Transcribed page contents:
= Beginning of Section =
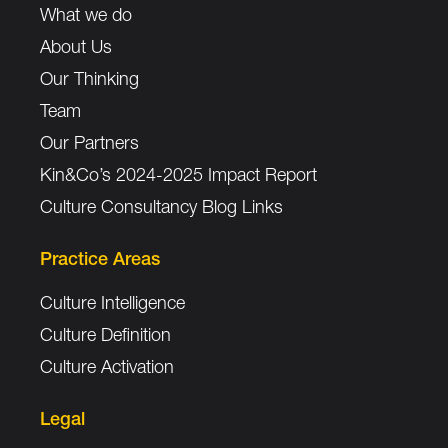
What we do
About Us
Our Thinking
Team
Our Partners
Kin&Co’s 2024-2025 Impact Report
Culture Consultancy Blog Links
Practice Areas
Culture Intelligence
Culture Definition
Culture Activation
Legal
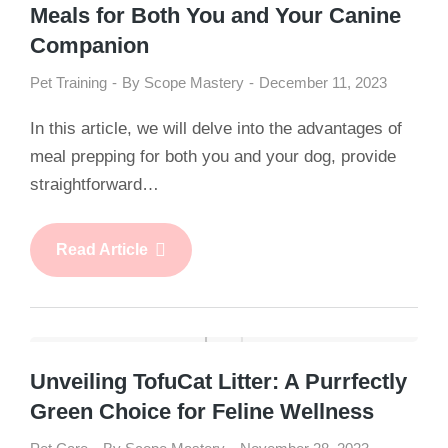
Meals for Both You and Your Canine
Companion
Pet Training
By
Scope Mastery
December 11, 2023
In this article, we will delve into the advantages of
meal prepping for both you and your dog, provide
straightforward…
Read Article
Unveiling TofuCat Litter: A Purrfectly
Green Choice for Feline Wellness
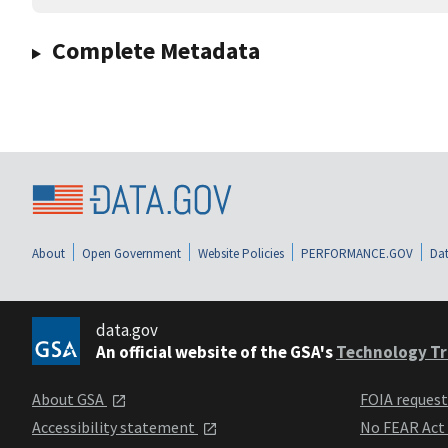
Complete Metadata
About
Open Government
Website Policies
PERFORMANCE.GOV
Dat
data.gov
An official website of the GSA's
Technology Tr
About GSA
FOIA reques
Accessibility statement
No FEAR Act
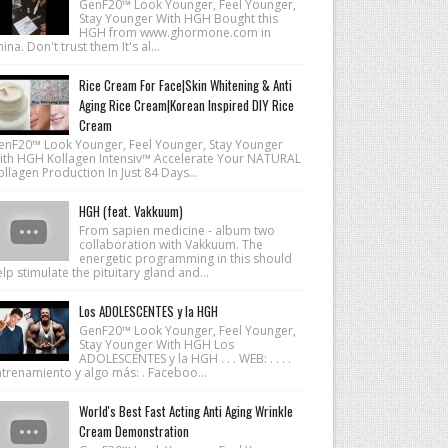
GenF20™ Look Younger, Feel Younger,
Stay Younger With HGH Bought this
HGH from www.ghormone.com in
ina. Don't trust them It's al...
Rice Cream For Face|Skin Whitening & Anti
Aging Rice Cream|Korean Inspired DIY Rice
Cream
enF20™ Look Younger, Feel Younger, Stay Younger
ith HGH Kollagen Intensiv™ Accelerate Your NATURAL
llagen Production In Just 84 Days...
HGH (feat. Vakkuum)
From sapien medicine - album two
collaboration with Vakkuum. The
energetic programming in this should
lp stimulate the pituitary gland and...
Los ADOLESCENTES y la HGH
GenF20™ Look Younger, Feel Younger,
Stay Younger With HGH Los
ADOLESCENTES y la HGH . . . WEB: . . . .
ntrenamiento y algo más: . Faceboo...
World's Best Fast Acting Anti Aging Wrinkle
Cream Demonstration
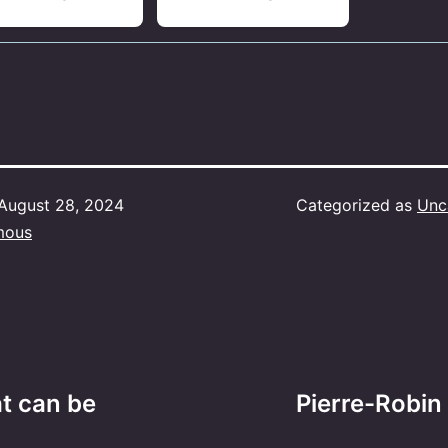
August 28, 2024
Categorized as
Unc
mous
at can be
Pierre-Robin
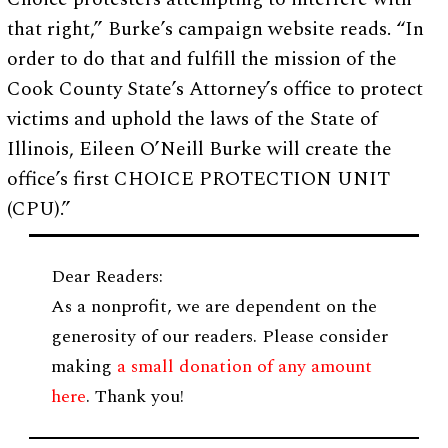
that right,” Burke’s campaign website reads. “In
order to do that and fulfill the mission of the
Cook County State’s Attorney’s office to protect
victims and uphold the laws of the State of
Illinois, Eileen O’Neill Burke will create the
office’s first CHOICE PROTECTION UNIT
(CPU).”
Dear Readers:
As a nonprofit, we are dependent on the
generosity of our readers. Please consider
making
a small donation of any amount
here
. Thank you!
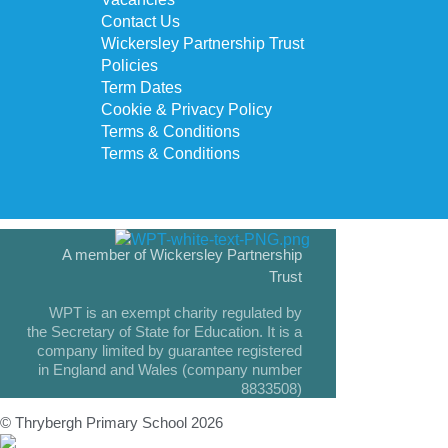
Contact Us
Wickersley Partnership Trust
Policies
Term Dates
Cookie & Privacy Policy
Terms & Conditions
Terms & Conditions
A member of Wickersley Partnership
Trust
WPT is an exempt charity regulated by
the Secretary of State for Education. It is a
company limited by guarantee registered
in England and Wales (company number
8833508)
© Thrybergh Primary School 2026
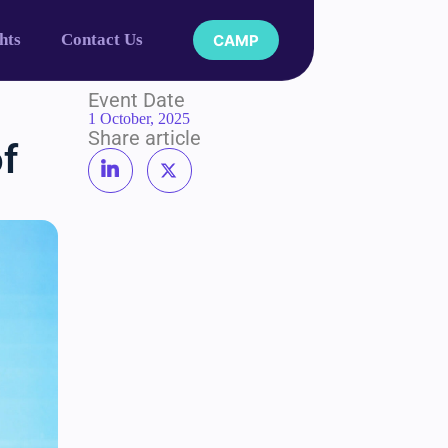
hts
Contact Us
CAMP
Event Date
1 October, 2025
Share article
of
= End of Section =
What to produce —
Look through the records and gather each line with the word "Wickersley".

Your response —
Wickersley Partnership Trust
A member of Wickersley Partnership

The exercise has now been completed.